Hacker News new | ask | show | jobs
by notepad0x90 356 days ago
What I mean is, there is always a minimum page size you're given by the kernel. Typically that is 4kb. if you malloc(sizeof(int)); you're not getting sizeof(int), you're getting a 4kb page allocated. You can change that value to something other than 4kb but then the entire system will use that value. I'm asking why the page size allocated can't be depending on the user space allocator's syscall parameter (dynamic page size). Or is it that the MMU at a hardware/microcode level can only handle static page sizes?
2 comments

MMU hardware has a hardware-defined minimum mapping granularity (i.e. page size). On x86-64 this is 4KB. On ARMv8/v9 the specification allows runtime configuration for any of 4KB, 16KB, or 64KB as the minimum mapping granularity on a per-process basis, though the actual chip implementation is free to only support a subset of such configurations and still be conformant.

Implementations may also define certain sizes that are more efficient. On modern x86-64, large pages may allow 2MB, 1GB, 512 GB, etc. (multiples of 512) to be more efficient. On modern ARMv8/v9 there is similar large page support (the exact details depend on the minimum mapping granularity) and they may also support aligned, contiguous mappings which making other sizes efficient (the exact details are even more complicated than simple large pages and highly optional).

As such, if you want to get just "1 byte", then you create a userspace allocator that asks for memory that conforms to the limits of the MMU and then it is the job of the userspace allocator to abstract that away for you by chopping it up under its own auspices.

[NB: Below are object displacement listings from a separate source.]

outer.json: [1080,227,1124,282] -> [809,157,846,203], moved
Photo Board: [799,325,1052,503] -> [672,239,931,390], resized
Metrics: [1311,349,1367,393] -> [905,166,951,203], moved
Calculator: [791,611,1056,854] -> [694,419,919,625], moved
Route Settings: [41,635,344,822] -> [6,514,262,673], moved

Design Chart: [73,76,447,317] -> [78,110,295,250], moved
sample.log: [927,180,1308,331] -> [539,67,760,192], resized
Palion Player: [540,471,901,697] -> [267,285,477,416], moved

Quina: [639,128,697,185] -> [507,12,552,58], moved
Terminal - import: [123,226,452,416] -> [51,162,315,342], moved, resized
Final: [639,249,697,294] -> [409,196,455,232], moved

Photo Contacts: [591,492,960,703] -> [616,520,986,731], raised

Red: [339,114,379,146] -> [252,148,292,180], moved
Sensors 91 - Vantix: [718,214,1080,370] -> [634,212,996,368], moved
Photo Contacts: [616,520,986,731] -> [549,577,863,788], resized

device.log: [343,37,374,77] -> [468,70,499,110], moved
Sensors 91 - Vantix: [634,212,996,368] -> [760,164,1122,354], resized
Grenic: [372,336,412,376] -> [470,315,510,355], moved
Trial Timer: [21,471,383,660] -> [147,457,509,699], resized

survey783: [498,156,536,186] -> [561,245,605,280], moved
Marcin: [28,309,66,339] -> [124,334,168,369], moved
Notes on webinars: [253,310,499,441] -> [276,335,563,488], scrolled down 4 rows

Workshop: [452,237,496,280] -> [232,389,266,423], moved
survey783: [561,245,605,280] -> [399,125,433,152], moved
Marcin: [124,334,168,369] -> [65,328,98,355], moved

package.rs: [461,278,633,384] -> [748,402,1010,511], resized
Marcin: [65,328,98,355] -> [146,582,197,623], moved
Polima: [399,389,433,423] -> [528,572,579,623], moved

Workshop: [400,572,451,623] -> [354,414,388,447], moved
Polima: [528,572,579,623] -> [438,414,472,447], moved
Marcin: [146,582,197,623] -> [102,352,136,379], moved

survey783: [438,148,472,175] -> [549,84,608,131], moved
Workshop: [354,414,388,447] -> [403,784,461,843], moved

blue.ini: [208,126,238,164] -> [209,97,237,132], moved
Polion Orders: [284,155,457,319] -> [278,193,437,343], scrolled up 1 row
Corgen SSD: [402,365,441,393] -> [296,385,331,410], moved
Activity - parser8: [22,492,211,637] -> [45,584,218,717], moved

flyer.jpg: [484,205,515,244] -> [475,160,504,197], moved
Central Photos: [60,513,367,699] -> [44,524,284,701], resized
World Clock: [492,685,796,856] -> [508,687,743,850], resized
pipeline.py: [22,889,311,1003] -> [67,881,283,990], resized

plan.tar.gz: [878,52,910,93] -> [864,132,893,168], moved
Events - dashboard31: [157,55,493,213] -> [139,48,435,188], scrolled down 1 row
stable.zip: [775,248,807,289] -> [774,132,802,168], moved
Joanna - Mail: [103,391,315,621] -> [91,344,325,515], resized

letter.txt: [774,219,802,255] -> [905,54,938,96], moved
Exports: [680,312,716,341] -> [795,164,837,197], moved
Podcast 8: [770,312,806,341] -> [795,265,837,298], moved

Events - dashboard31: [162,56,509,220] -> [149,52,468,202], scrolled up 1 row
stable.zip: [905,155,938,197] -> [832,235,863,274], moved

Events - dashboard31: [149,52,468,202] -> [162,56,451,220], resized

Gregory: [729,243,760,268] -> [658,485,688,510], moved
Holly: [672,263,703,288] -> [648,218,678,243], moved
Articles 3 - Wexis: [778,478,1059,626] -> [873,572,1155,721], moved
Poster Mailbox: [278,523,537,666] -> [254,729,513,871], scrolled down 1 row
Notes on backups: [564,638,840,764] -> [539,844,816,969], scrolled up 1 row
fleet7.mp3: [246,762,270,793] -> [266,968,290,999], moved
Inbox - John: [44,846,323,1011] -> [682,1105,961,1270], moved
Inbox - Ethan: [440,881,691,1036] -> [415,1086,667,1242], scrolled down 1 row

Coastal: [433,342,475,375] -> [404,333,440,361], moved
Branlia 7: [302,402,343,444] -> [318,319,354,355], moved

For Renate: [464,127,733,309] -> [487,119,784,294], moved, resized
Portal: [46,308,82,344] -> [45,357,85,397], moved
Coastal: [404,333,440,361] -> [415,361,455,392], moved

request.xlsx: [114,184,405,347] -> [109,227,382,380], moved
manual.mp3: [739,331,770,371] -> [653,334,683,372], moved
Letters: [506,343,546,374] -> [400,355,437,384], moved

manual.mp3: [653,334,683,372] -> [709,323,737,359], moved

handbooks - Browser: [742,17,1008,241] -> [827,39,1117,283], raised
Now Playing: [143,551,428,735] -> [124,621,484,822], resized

I suppose having some sort of minimum granularity for the MMU makes a lot of sense, but above that point, why limit the "steps" or the maximum? why not 4KB+2 for example (4098)? For the sake or discussion, let's say I have 128GB ram and 50TB page file, can that work? Why is a fixed-size page more efficient, is it because of offset calculations being simpler arithmetic operations? I figured the TLB is (or can be) a simple (large) table implemented in hardware, the simplicity translating into O(N) complexity. I am suspecting it might have to do with hardware cost?
Note that the page file is essentially a datastructure which maps addresses to other addresses, but it also resides in the same physical memory. If you were to try to map every byte of a system to different physical address, it would need significantly more memory than the system had! Further, the datastructure needs to allow efficient lookup of data because the pagefile mapping occurs on every memory access (results are cached in the Translation Lookaside Buffer (TLB) and the speed and accuracy of this cache is often a limiting factor in the speed of the CPU). This all biases towards the mapping wanting to be quite coarse, in fact 4kB is probably already not optimal on today's systems with gigabytes of memory.
But why does it work that way, why does all memory need to be mapped before allocation? why can't it work like file systems where you have a table/datastructure mapping inodes to files? The smaller your allocations are, the less total ram you have, that would make sense. Some apps need huge chunks of memory, some don't, why the one-size-fits-all approach? TLB lookup can also be O(n), it will be slower when you have lots of small allocations because that means lots of lookups but that lets applications optimize performance that way instead of having it be a system-wide setting.